Recently we’ve seen researchers and engineers scaling transformer-based models to hundreds of billions of parameters. The transformer architecture is exactly what made this possible, thanks to its sequence parallelism (here is an introduction to the transformer architecture). However, if it certainly enables an efficient training procedure, the same cannot be said about the inference process.
Background
Recall the definition of Attention given in the “Attention Is All You Need” paper:
$$ Attention(Q,K,V) = softmax(\frac{QK^T}{\sqrt{d_k}})V $$
where $Q$, $K$, and $V$ are three matrices that are trained during the training process. The embeddings of each token (a vector) is multiplied by these three matrices to obtain three vectors $q_n$, $k_n$, and $v_n$.
When computing self-attention, we compute the dot product of the query vector $q_n$ with the key vector of every other token before it in the input sequence ${k_n, k_{n+1}, …, k_N}$.

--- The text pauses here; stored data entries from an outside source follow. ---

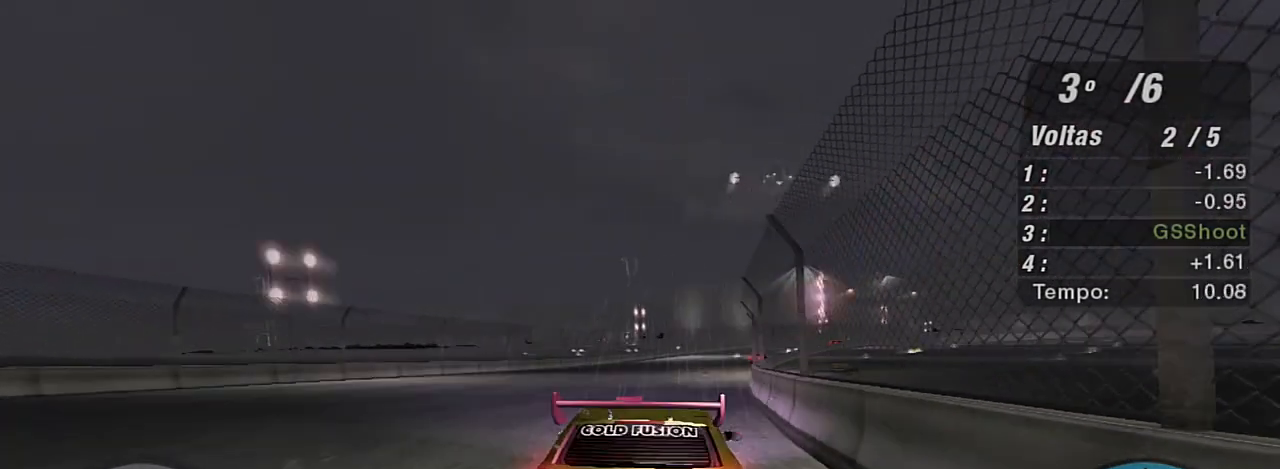
{"buttons": ["R2"], "left_stick": "up-right", "right_stick": "center", "events": []}
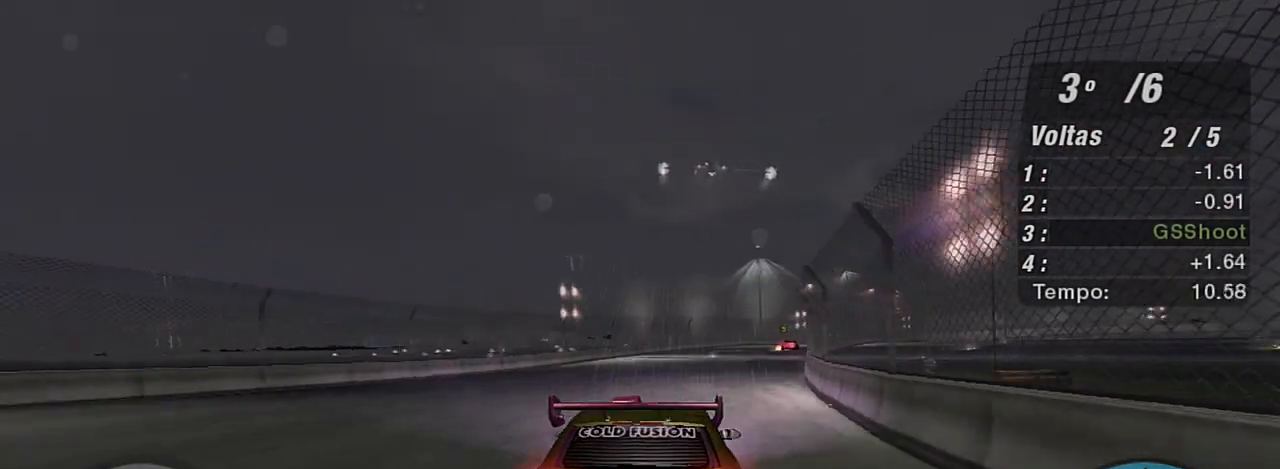
{"buttons": ["R2"], "left_stick": "up-right", "right_stick": "center", "events": []}
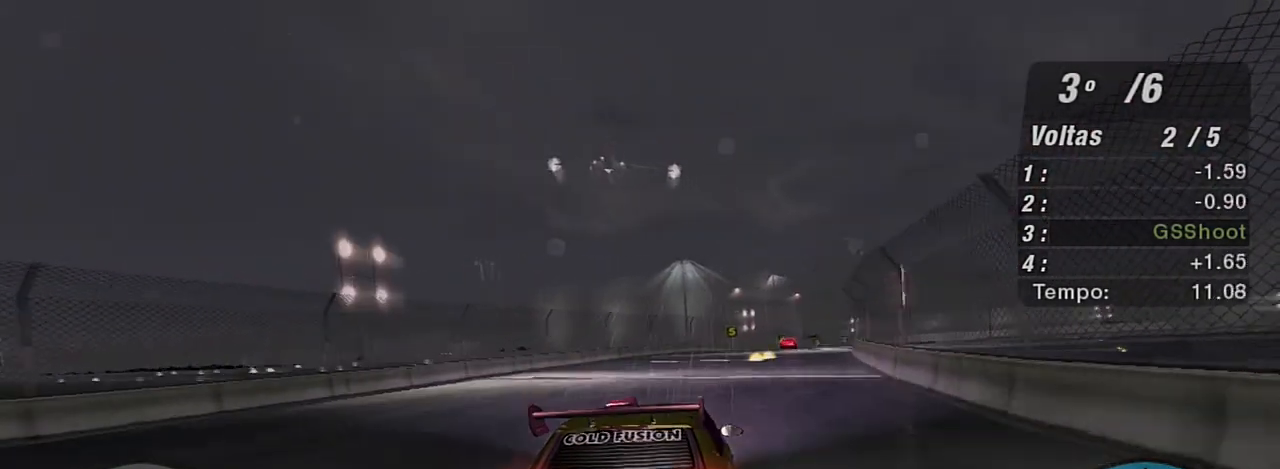
{"buttons": ["R2"], "left_stick": "up-right", "right_stick": "center", "events": []}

Each product $q_i^T \cdot k_j$ is divided by the square root of the dimension of the key vectors $\sqrt{d_k}$ in order to have more stable gradients. Eventually, everything is passed through a softmax to normalize the scores:
$$ a_{ij} = \frac{\exp(q_i^T k_j / \sqrt{d_k})}{\sum_{t=1}^{i}\exp(q_i^T k_t / \sqrt{d_k})} $$
The final output is derived by computing the weighted average over the value vectors:
$$ o_i = \sum_{j=1}^{i} a_{ij} v_j $$
The autoregressive nature of transformers
Transfomer-based models are autoregressive models, meaning essentially that they use the past to predict the future.
Given a prompt $(x_1, …, x_n)$
generate vectors k_1, ..., k_n and v_1, ..., v_n
compute the probability of the first new token
Since the tokens $(x_1, …, x_n)$ are all known, computing $P(x_{n+1}|x_1,\dots,x_n)$ can be made with matrix-matrix multiplication and thus benefit from GPU parallelism.

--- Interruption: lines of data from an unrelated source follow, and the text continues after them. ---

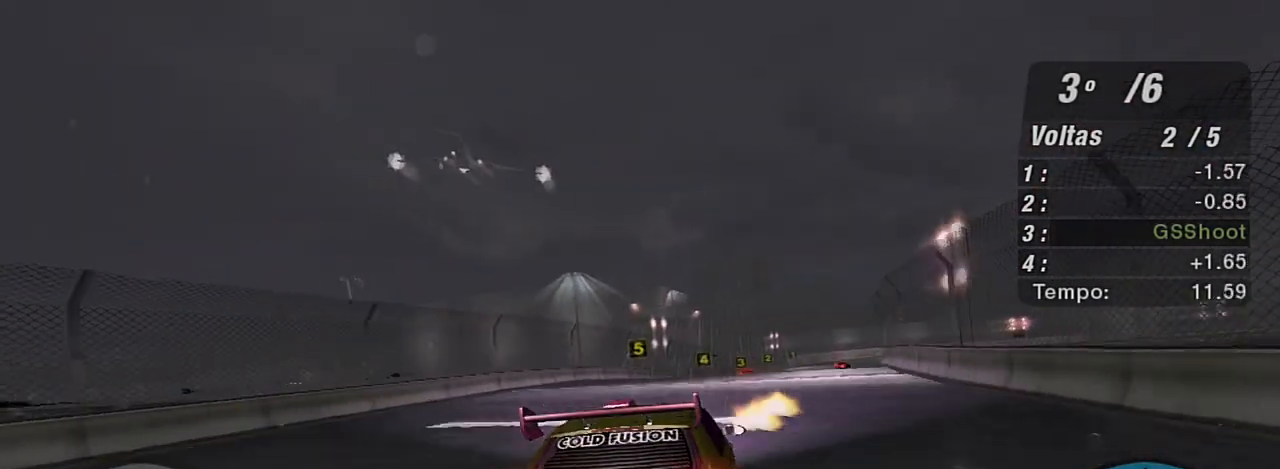
{"buttons": ["R2"], "left_stick": "up-right", "right_stick": "center", "events": []}
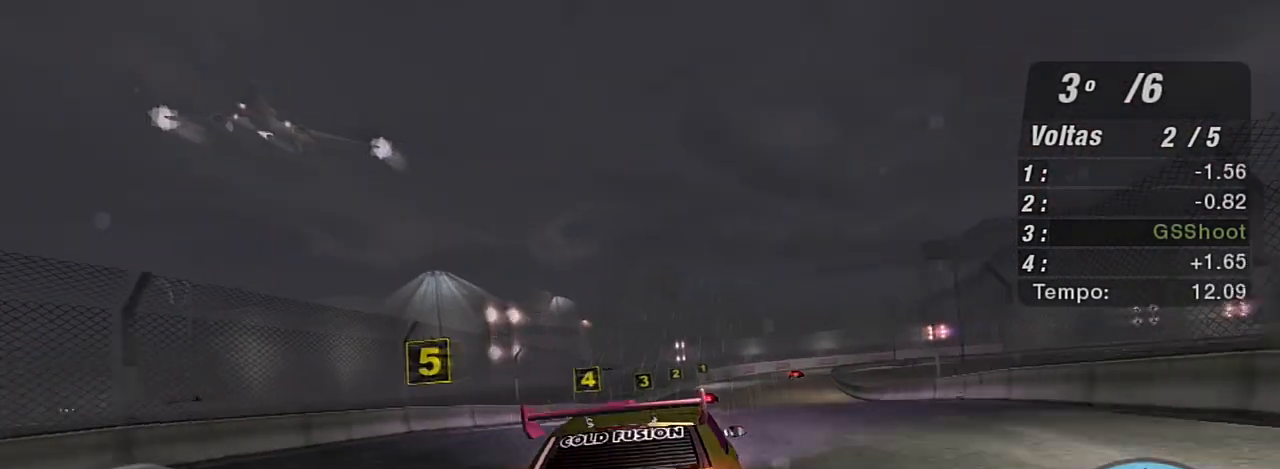
{"buttons": ["R2"], "left_stick": "center", "right_stick": "center", "events": [[101, "left_stick", "up"], [201, "left_stick", "center"]]}
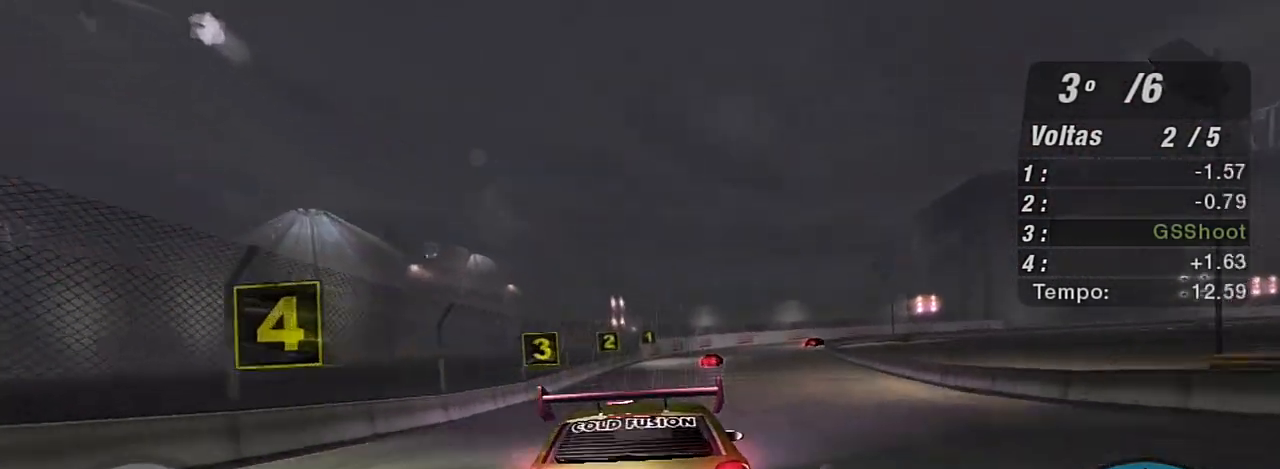
{"buttons": ["L2"], "left_stick": "right", "right_stick": "center", "events": [[67, "R2", "up"], [100, "L2", "down"], [334, "left_stick", "right"]]}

Instead, when we get to compute the remaining tokens $P(x_{n+t+1}|x_1,\dots,x_{n+t})$, the data dependency forces us to use a matrix-vector multiplication, which is less efficient and leads to an underutilization of the GPU.
Reference: Efficient Memory Management for Large Language Model Serving with PagedAttention
The KV cache
In the process we described above, one can notice that the key and value vectors $k_1,\dots,k_{n+t-1}$ and $v_1,\dots,v_{n+t-1}$ seem to be re-computed every time a new token is taken into consideration. Of course, this would be a waste of resources.
Consider the below illustration:
The $K$ and $V$ matrices contain information about all the sequence, while the query vector contains just the information about the last token. The dot product between $q$ and $K$ corresponds to doing attention between the last token (i.e. “blue” in our example) and all the previous ones.
Note two things:
- during the sequence generation one token at a time, the two matrices $K$ and $V$ do not change very much
- once we computed the embedding for the new token, it’s not going to change, no matter how many more tokens we generate
That is why the key and value vectors of existing tokens are often cached for generating future tokens. This approach leads to what is called the KV cache. Note that the KV cache of one token depends on all its previous tokens, hence if we have the same token appearing in two different positions inside the sequence, the corresponding KV caches will be different as well.
How much memory does KV cache use?
Let’s consider a 13B parameter OPT model
$$ \displaylines{\text{memory_usage_per_token} = \text{num_vectors} * \text{hidden_state_size} * \text{num_layers} * \text{precision (bytes)} \\ = 2 * 5120 * 40 * 2 = 800\; \text{KB}} $$
where $\text{num_vectors}$ refers to the key and value vectors.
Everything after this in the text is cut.